Plaintiffs also argued that “even if they failed to substantially comply with Section 121(a)(2), they were still entitled to the 120-day extension of the statute of limitations provided in Section 121(c) because that extension is contingent upon a plaintiff’s” giving pre-suit notice, not substantially complying with the content requirements of that notice. The majority opinion deemed this argument waived, but Justice Kirby wrote a lengthy opinion agreeing with plaintiffs on this issue.
Justice Kirby wrote that she would hold that “the availability of the 120-day extension in subsection (c) hinges on compliance with the provisions referenced in subsection (c); i.e., plaintiffs may rely on the 120-day extension so long as they serve the mandatory notice to providers in accordance with the provisions on personal service or service by mail.” She wrote that the 120-day extension should not be dependent on a plaintiff’s substantial compliance with the pre-suit notice content requirements, meaning that “plaintiffs whose sole error is to attach an imperfect medical authorization to the pre-suit notice can rely on the 120-day extension, [so that] dismissal of the lawsuit without prejudice gives them the opportunity to re-file their lawsuits with corrected medical authorizations.” To support her conclusion, Justice Kirby looked at the language of subsection (c), as well as the evolution of Section 121 as a whole, noting that in adopting the 2009 amendments the legislature “purposefully distinguished the requirements in subsection (c) on service of the pre-suit notice from the content requirements in subsection (a)(2).” Further, Justice Kirby considered the practical effect of the current interpretation requiring substantial compliance with the content requirements. She noted that substantial compliance with the HIPAA authorization requirement has “proven especially challenging” to HCLA plaintiffs, and that because the initial limitations period has almost always passed by the time a plaintiff becomes aware of the HIPAA authorization issues, the current interpretation “results in such frequent dismissal with prejudice of otherwise meritorious cases on purely technical grounds that it borders on the ‘absurd result’ that we are to avoid in construing statutes.”
Although the majority deemed this argument waived, it did briefly address Justice Kirby’s opinion. The majority stated that her analysis was “inconsistent with the understanding of the statute’s meaning by persons who were familiar with the 2009 amendments,” that she mischaracterized a footnote in a previous case, and that she ignored the fact that if the Court has been misinterpreting the 120-day extension, the “General Assembly has not amended the statute to abrogate these allegedly erroneous judicial decisions.”

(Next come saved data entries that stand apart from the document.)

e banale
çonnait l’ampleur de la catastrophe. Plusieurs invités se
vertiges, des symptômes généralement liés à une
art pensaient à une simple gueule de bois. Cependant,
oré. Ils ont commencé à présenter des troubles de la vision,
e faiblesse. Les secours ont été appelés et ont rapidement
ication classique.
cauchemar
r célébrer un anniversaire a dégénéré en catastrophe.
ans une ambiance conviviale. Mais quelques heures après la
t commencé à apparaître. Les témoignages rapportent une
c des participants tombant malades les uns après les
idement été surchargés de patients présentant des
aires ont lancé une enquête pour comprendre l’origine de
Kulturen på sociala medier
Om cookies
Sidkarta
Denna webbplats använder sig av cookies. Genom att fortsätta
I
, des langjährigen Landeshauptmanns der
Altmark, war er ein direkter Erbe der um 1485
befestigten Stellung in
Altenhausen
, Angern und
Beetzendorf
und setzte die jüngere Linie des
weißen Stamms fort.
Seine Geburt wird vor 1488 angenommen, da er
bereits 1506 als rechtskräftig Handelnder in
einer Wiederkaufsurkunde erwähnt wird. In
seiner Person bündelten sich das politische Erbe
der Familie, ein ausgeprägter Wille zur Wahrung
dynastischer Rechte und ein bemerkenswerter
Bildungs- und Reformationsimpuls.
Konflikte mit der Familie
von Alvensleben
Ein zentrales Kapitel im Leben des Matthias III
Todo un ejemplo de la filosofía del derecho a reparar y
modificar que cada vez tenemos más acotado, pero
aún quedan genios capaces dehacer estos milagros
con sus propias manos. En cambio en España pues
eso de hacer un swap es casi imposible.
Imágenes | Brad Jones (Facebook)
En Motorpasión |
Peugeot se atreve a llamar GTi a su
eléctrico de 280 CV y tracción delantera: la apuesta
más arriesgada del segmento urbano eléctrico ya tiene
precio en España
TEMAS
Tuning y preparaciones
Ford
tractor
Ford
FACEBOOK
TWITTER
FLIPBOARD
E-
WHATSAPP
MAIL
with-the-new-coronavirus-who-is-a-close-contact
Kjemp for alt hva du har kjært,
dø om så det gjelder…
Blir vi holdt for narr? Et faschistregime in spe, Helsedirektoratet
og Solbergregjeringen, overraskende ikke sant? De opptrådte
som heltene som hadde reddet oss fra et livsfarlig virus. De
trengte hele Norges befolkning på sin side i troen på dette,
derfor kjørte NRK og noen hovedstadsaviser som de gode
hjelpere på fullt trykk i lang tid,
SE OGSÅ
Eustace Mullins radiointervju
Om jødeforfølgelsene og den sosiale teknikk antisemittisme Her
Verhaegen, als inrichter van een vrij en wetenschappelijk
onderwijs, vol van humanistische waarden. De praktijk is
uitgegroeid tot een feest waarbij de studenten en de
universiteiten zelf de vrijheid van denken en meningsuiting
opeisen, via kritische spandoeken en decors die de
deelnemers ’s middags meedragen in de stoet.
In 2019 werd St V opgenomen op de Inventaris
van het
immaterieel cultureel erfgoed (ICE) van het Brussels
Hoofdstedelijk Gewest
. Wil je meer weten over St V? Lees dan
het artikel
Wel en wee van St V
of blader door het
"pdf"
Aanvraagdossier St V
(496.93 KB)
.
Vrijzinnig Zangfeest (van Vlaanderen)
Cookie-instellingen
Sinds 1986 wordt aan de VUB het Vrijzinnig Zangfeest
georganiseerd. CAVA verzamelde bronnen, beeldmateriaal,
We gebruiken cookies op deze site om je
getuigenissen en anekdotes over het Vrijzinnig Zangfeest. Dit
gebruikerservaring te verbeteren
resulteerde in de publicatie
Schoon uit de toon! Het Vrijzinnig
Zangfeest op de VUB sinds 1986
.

This opinion holds two major points for HCLA cases. First, it clarifies the proper way to analyze prejudice to defendants when determining whether a plaintiff substantially complied with the content requirements of the HCLA pre-suit notice. Second, it seems to cement the current interpretation that a plaintiff must substantially comply with the pre-suit notice content requirements in order to gain the benefit of the 120-day time extension for filing suit. While the majority did not technically rule on this issue, it made a point to refute the partially dissenting Justice who made a case for reinterpreting this requirement.